In late November, a dashcam video was released showing the fatal shooting of 17-year-old Laquan McDonald over a year ago. On December 7, surveillance footage from 2012 was released showing Chicago Police Department (CPD) officers striking Philip Coleman (A.B. ’96), who would die hours later in police custody. On December 26, 19-year-old Quintonio LeGrier was shot dead by the police as they responded to a 911 call. His neighbor Bettie Jones, a mother of five, was accidentally killed in the shooting.
These deaths have prompted increasing scrutiny of the CPD, both from the public and the federal government, and a serious reexamination of the department’s policies and management. As the city of Chicago struggles with tough questions about policing and protecting the lives of its residents, we may ask what our role is in these discussions as students at the University of Chicago.

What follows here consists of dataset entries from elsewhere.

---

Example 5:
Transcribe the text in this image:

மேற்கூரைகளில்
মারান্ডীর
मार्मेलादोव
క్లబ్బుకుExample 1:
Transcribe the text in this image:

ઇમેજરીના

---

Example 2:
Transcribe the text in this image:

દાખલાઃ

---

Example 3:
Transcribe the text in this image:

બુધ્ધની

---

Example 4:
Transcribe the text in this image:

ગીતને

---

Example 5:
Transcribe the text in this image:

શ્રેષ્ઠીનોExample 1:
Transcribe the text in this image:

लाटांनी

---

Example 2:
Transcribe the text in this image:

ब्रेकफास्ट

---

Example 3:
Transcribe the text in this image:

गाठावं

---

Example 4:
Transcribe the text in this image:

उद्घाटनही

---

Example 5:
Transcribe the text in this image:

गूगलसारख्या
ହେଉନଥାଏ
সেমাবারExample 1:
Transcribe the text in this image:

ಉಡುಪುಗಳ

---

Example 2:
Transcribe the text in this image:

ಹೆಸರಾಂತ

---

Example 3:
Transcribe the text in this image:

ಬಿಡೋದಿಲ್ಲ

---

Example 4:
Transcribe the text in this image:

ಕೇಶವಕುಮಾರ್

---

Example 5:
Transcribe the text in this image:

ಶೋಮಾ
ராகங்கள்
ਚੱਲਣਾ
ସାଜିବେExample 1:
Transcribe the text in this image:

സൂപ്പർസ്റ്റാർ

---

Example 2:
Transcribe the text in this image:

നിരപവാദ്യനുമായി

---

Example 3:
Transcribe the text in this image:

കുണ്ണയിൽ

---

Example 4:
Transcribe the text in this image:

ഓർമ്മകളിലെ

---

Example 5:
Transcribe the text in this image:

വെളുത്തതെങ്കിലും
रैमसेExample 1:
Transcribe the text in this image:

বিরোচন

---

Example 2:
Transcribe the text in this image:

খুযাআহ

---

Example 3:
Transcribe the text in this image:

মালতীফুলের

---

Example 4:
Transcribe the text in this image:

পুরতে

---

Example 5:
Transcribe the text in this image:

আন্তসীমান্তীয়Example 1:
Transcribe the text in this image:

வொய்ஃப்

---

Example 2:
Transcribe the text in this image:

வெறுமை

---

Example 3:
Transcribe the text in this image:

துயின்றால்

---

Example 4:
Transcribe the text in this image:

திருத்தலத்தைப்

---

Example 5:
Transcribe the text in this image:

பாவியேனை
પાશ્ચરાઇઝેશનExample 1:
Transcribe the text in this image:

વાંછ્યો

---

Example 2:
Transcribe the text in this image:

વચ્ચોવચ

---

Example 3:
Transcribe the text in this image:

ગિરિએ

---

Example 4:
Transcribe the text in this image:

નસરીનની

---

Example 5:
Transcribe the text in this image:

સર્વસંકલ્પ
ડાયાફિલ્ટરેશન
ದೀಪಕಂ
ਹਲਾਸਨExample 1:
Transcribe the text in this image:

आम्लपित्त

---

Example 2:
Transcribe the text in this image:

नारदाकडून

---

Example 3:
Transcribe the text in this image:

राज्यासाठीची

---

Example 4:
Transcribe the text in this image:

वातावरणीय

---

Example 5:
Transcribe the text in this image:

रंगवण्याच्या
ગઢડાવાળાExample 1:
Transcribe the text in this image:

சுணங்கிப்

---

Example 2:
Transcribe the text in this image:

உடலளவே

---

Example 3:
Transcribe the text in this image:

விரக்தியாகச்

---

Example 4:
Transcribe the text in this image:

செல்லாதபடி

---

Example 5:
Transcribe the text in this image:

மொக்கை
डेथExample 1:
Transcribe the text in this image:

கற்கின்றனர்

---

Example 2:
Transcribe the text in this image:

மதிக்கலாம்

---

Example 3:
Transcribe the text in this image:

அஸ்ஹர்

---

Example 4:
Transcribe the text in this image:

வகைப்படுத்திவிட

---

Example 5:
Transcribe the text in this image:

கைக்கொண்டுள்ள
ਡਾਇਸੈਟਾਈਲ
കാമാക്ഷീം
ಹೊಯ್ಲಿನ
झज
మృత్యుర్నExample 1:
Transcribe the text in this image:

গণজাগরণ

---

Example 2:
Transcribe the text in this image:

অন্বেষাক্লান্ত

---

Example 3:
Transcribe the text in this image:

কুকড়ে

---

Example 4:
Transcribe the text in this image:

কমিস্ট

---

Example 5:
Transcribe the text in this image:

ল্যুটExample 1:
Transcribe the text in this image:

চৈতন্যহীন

Ensconced at the University it can be all too easy to distance ourselves from these tragedies. Too often we think that there are people that are affected by these issues, and that there are people at the University of Chicago. However, this perception is false. The issues of policing affect members of our community as well. Coleman, who walked across the same quadrangle we do daily, is a single example of this.
For those of us who have been fortunate enough to not directly feel the effects of police brutality, we must understand that there is little that separates us from these victims except for luck and privilege. McDonald was younger than most students on this campus. LeGrier was a college student staying with his father for the holidays. Jones was a bystander uninvolved in the incident which brought the police to her apartment building.
For many students, their time at the University is a short chapter of their lives, and the city of Chicago is not a permanent home. Understandably, many of us are not residents of this city and not all of us will take overtly activist roles in this discussion. However, this issue is too big to ignore. Regardless of the strength of your identification with this city, people around us are being killed and everyone is involved in this conversation. Engaging with this issue and learning from it is as important as any education we receive in our lecture halls and classrooms.